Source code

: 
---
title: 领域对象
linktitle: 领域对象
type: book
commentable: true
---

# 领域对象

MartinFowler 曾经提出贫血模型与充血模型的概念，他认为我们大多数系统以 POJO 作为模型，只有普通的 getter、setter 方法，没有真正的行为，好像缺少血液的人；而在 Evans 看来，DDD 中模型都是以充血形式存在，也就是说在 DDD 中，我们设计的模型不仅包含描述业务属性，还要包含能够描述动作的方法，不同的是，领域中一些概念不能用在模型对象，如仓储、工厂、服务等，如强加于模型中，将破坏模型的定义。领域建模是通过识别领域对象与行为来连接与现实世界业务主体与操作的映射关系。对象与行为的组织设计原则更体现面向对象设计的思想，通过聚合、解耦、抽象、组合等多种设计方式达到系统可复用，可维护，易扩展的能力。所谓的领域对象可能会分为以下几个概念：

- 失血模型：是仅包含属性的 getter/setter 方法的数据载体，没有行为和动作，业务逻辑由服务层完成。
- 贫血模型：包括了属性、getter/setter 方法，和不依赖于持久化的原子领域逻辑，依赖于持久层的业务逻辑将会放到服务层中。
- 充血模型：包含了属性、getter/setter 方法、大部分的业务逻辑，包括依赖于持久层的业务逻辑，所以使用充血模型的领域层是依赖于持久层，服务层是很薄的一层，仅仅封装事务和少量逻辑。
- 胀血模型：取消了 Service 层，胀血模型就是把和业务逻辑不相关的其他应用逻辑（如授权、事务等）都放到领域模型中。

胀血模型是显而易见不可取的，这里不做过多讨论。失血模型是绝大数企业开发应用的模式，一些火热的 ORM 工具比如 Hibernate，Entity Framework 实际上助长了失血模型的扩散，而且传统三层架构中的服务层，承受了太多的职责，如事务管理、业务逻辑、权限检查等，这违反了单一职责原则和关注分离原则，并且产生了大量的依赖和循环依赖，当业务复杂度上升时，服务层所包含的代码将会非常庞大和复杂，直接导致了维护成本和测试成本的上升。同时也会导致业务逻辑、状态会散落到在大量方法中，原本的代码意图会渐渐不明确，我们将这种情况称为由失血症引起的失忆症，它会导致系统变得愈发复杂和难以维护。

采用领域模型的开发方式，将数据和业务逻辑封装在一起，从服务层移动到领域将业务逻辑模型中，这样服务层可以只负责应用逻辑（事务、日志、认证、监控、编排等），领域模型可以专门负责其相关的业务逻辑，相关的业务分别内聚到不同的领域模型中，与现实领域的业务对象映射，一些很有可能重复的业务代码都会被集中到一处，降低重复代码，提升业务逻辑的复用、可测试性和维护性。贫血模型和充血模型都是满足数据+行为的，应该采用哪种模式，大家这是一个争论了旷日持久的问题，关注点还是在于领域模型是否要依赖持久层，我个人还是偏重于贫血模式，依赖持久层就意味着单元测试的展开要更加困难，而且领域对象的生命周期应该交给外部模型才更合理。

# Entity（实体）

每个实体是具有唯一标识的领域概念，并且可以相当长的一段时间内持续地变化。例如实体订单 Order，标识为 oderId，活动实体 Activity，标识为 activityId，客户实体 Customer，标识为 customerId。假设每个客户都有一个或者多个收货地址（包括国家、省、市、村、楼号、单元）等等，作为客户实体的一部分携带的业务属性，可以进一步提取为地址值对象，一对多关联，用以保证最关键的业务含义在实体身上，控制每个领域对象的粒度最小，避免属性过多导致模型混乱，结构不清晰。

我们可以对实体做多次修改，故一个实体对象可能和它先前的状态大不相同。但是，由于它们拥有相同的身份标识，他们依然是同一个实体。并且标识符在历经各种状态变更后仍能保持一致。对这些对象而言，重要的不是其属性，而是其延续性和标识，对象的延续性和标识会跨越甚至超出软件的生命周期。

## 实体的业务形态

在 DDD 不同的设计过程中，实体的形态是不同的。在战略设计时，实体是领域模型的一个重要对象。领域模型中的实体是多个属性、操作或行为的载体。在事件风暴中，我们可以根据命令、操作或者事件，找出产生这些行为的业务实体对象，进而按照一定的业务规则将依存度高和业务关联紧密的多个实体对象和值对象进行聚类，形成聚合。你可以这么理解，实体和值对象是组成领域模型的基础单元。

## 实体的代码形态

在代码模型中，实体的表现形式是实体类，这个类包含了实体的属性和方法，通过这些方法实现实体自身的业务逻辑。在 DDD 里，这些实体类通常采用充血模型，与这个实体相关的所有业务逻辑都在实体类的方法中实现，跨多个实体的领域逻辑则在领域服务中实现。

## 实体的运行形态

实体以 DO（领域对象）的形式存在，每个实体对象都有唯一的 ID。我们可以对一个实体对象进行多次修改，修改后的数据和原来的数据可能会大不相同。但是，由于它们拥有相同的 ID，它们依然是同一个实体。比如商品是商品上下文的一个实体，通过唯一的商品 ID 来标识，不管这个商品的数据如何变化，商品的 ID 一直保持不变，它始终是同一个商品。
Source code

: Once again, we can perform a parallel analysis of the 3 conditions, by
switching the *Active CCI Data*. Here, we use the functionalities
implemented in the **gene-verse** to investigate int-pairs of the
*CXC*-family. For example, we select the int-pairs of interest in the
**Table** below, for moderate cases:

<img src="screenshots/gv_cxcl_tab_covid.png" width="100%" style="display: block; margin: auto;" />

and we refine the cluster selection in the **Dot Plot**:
# # # # #
(WORK ITEM): Each line from the one containing "implemented in the" to the end of the listing above should be copied exactly, and nothing else.

(EXERCISE ANSWER):
implemented in the **gene-verse** to investigate int-pairs of the
*CXC*-family. For example, we select the int-pairs of interest in the
**Table** below, for moderate cases:

<img src="screenshots/gv_cxcl_tab_covid.png" width="100%" style="display: block; margin: auto;" />

and we refine the cluster selection in the **Dot Plot**:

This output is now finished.